*What you are asked to do*. Below are some records. Copy every line in them that holds "Nijmegen".

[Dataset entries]
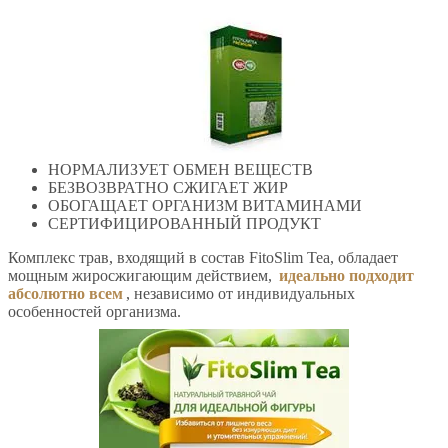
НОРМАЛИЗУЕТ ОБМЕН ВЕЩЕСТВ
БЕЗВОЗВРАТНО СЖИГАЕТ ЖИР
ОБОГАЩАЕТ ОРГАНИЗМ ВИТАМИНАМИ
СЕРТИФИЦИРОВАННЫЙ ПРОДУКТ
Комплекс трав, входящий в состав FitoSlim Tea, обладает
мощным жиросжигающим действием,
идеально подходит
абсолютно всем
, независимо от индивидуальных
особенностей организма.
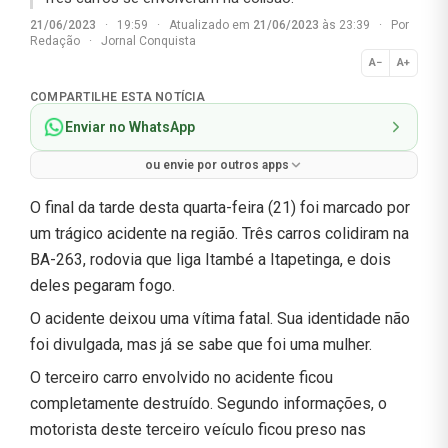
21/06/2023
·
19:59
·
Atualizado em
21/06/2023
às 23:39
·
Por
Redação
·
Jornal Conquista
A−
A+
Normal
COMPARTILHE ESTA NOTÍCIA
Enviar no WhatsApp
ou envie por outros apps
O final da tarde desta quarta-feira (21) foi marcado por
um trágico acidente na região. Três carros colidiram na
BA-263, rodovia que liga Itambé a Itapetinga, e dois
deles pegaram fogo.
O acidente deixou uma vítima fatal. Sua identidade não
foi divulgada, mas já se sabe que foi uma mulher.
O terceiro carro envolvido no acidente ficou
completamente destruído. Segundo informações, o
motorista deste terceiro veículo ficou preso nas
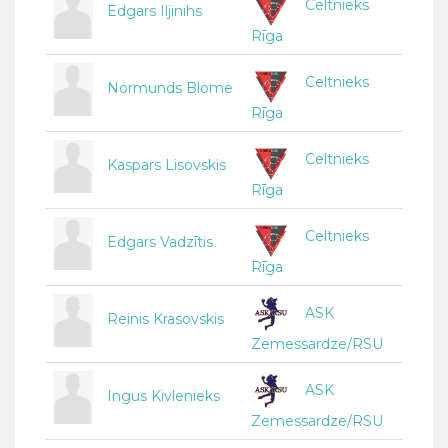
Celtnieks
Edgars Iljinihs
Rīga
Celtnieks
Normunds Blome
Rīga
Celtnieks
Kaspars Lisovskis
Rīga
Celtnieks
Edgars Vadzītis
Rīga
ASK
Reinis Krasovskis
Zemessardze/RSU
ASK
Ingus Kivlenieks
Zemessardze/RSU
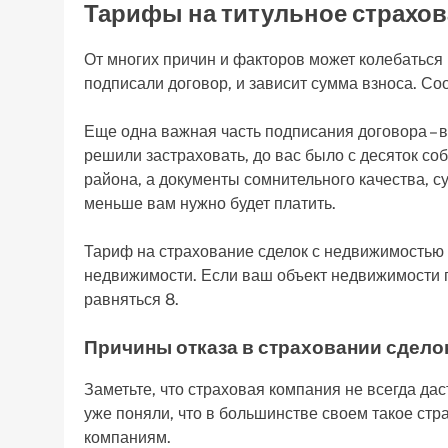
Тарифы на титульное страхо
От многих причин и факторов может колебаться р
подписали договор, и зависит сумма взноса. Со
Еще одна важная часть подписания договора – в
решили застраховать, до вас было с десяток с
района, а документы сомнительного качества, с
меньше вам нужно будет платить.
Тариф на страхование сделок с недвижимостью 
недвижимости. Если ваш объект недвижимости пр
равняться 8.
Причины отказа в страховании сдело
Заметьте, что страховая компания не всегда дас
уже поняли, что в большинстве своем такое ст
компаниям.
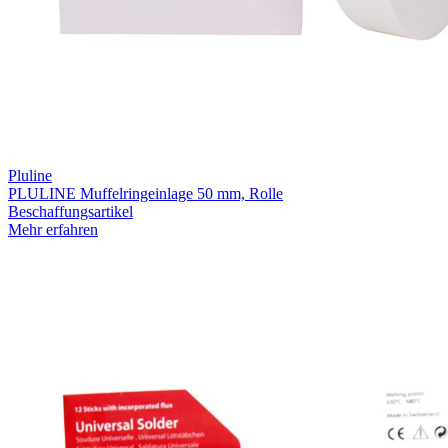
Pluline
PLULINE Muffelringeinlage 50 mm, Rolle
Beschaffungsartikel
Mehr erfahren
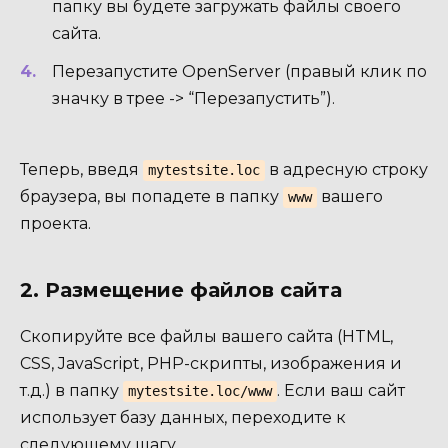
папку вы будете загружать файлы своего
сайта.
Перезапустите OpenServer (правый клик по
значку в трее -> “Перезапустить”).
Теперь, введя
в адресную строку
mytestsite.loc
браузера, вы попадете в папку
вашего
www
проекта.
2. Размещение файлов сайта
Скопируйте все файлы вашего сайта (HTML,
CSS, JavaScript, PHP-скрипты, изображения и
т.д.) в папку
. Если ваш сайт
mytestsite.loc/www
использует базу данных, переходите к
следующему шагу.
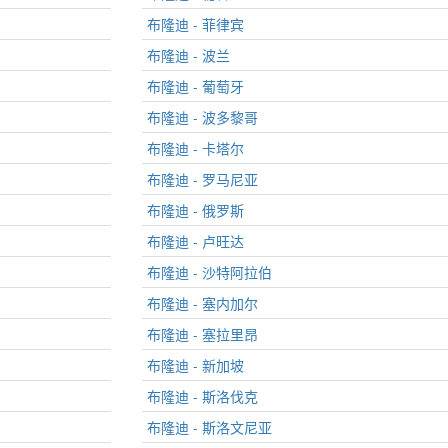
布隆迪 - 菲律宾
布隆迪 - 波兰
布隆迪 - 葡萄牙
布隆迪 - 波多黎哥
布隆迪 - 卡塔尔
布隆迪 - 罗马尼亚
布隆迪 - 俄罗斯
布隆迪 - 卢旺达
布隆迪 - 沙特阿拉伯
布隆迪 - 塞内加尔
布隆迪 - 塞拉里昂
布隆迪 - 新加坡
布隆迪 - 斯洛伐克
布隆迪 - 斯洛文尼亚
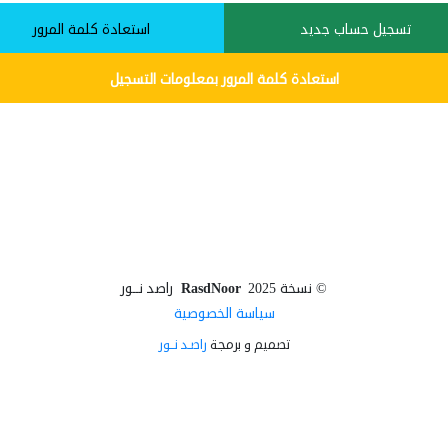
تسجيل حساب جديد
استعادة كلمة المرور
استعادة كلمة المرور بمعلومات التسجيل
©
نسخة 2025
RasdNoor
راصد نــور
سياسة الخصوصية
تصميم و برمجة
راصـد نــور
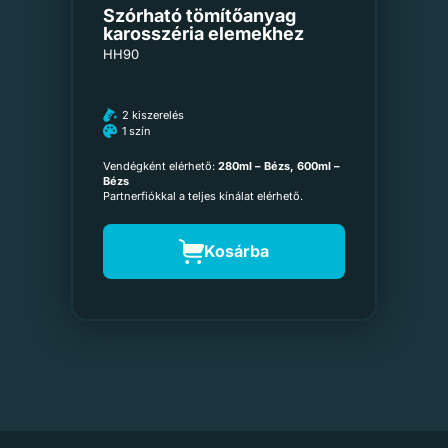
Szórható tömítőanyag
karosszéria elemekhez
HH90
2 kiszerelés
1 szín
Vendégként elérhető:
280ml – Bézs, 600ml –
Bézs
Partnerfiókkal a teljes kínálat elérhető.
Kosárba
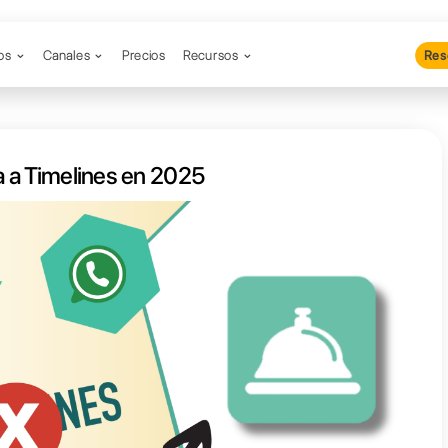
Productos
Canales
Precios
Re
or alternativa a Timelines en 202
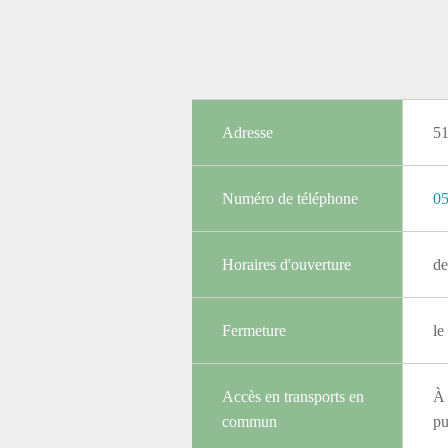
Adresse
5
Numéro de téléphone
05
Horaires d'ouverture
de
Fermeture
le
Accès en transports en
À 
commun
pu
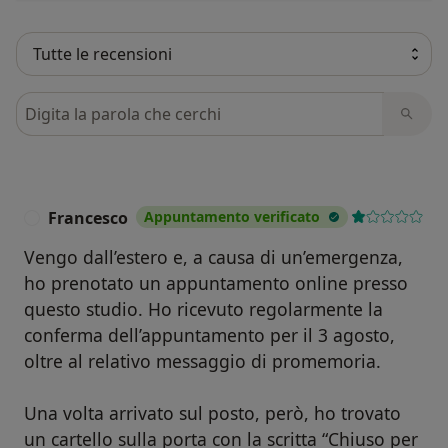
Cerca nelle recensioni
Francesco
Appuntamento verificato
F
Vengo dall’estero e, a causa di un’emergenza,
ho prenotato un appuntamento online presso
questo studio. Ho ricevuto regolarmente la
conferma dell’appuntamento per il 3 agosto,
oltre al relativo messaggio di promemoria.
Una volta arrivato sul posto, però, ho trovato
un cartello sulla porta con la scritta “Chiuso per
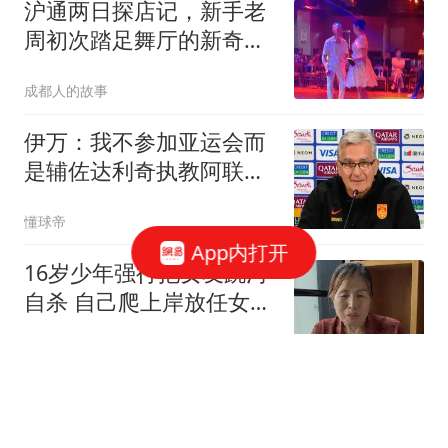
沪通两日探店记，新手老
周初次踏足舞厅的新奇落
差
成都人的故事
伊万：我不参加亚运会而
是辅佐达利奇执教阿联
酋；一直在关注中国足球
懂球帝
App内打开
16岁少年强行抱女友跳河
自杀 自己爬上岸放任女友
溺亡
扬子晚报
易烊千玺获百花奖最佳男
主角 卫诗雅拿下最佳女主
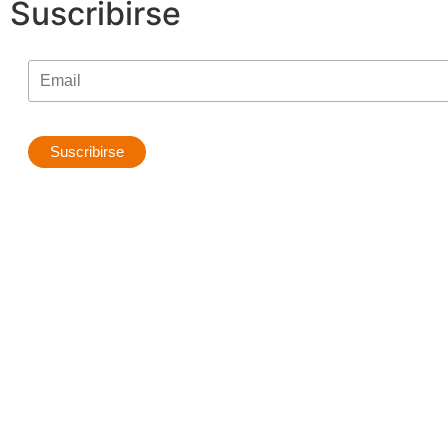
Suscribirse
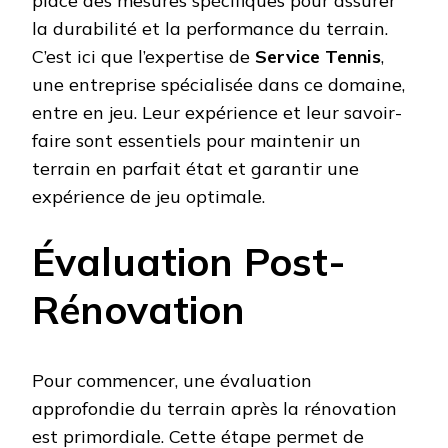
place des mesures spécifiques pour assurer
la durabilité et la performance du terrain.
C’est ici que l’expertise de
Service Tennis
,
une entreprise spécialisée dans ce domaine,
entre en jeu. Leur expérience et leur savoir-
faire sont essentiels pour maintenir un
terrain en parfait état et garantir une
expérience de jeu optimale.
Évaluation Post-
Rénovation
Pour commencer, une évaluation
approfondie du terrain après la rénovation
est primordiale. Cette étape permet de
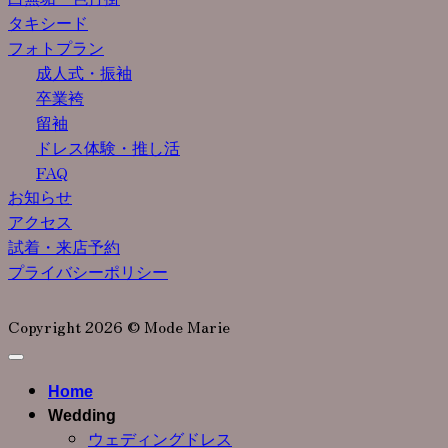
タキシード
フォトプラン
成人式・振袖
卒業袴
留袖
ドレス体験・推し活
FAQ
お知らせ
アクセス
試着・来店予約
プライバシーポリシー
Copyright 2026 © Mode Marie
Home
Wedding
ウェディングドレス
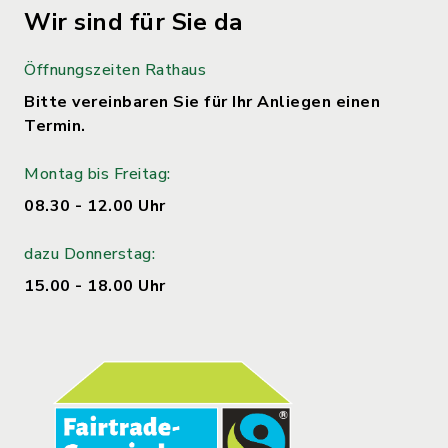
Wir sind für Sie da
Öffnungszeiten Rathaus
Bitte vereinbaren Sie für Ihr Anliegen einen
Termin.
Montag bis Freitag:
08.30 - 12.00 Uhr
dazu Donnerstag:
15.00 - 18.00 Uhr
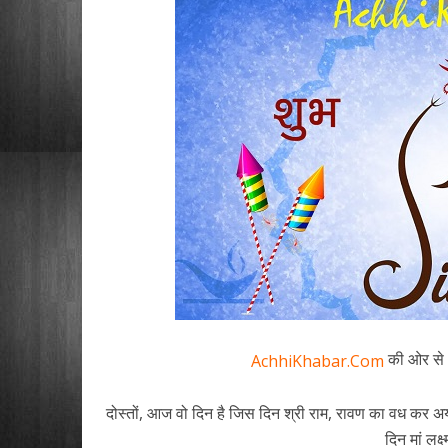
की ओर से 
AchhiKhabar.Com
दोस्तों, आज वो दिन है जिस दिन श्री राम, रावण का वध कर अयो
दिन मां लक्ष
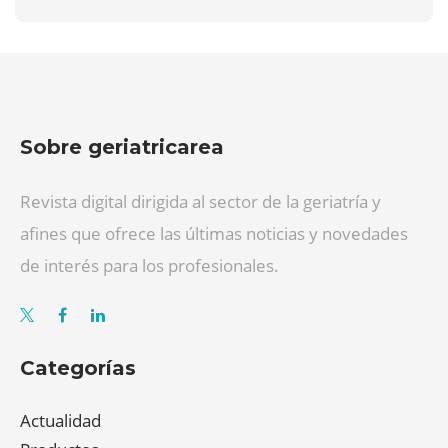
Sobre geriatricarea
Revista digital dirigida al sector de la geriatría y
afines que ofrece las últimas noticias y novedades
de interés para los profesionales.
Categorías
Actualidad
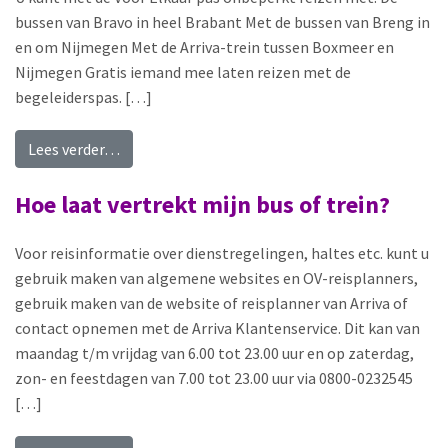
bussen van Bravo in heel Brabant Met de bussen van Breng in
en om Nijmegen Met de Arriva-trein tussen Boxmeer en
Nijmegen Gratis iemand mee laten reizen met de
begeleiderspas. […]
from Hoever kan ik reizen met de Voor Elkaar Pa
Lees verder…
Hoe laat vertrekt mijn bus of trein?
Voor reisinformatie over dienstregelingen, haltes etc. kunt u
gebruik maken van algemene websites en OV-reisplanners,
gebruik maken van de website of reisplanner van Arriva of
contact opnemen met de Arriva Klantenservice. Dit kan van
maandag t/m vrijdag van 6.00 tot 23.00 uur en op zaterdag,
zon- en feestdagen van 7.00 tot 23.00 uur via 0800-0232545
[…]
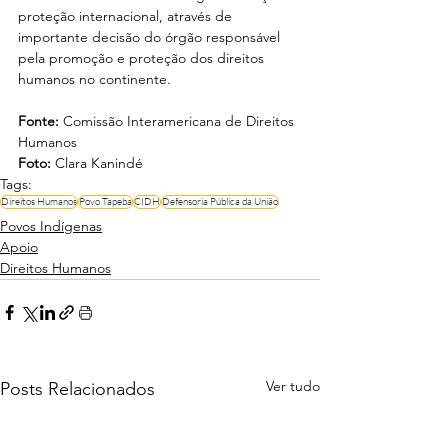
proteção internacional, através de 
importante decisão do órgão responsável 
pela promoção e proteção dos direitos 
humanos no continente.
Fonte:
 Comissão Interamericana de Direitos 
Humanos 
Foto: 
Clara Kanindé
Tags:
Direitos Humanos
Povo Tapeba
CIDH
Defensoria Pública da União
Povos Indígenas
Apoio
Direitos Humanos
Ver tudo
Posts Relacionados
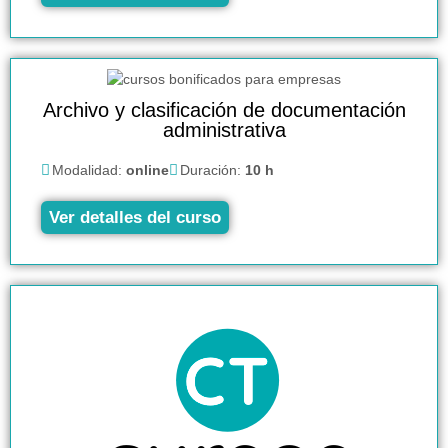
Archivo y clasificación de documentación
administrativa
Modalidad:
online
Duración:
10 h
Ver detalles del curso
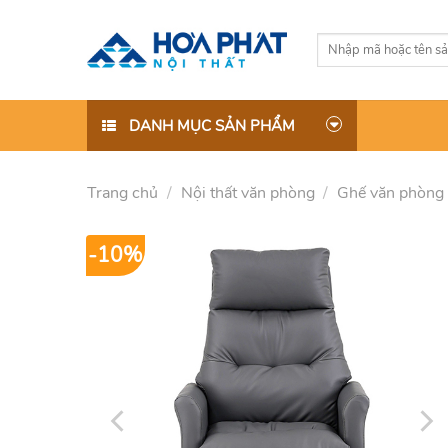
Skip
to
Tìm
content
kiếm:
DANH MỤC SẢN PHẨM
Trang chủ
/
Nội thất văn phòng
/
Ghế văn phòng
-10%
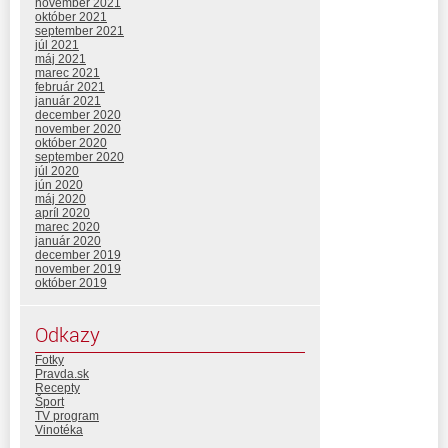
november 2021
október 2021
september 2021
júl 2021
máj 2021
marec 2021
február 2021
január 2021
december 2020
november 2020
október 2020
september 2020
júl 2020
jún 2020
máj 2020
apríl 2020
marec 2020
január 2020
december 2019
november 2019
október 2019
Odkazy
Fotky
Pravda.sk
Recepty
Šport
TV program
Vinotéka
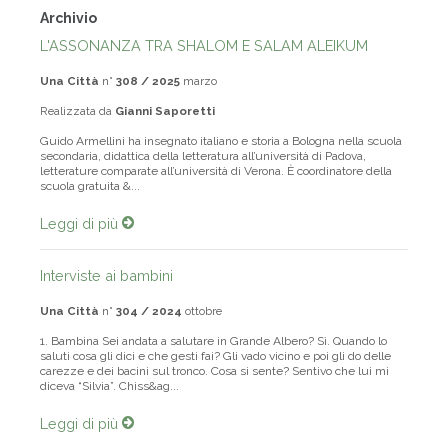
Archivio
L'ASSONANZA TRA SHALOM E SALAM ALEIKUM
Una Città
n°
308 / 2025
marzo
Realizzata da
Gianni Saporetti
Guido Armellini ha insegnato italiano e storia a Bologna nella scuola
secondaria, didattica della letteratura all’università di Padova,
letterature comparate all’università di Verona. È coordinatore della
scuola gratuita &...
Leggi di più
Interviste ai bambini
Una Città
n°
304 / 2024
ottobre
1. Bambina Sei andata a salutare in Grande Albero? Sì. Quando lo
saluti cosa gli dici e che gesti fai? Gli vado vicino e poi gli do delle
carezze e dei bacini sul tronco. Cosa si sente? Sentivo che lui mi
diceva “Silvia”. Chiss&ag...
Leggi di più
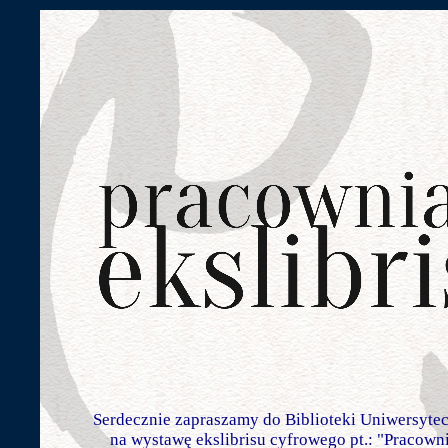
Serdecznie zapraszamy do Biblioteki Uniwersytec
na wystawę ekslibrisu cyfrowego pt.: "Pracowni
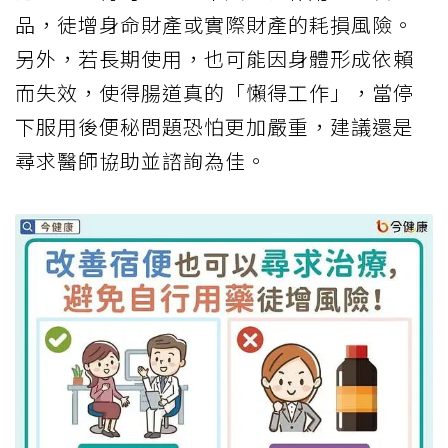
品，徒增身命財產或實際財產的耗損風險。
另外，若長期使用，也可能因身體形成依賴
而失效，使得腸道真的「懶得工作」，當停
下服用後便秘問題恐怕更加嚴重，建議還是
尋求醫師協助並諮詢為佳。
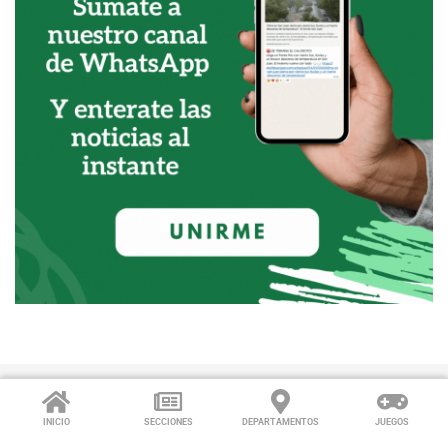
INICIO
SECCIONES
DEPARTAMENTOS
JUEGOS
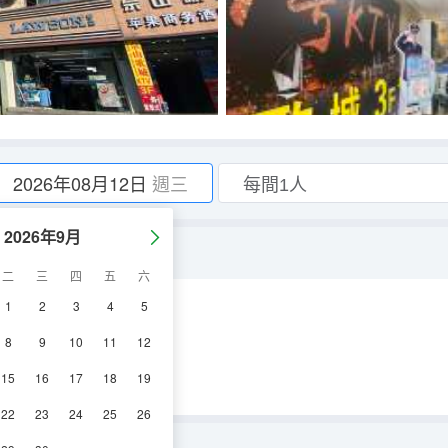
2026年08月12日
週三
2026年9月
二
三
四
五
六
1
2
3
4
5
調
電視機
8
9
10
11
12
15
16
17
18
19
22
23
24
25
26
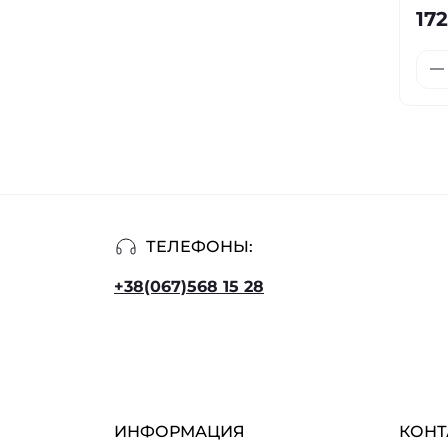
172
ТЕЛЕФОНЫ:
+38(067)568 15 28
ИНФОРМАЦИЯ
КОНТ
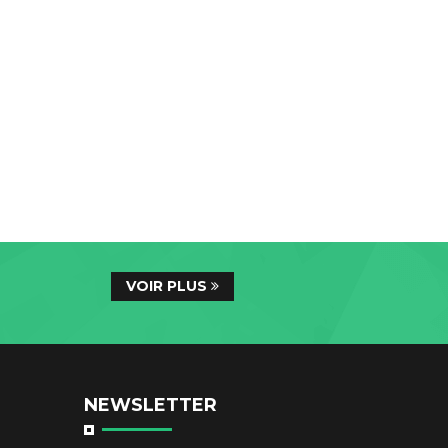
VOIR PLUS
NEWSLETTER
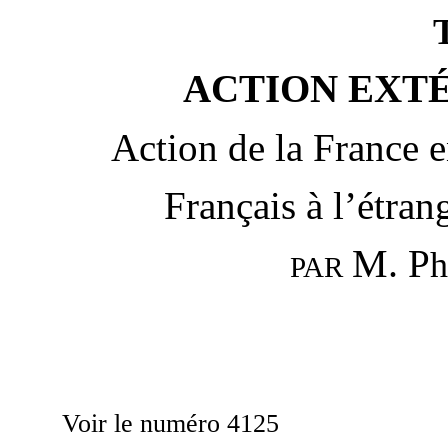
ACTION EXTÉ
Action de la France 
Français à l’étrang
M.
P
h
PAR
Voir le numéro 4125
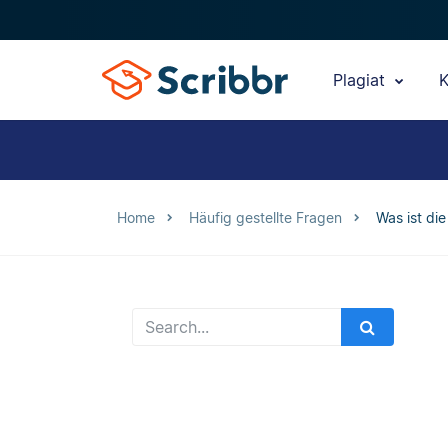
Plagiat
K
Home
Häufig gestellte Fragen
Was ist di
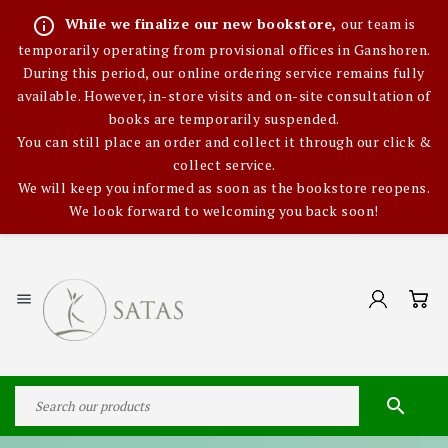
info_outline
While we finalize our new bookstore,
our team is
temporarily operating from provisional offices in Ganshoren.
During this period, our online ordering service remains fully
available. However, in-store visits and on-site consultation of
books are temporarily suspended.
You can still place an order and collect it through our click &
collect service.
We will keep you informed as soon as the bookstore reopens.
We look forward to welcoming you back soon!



*Response to the exercise*.
en om Nijmegen Met de Arriva-trein tussen Boxmeer en
Nijmegen Gratis iemand mee laten reizen met de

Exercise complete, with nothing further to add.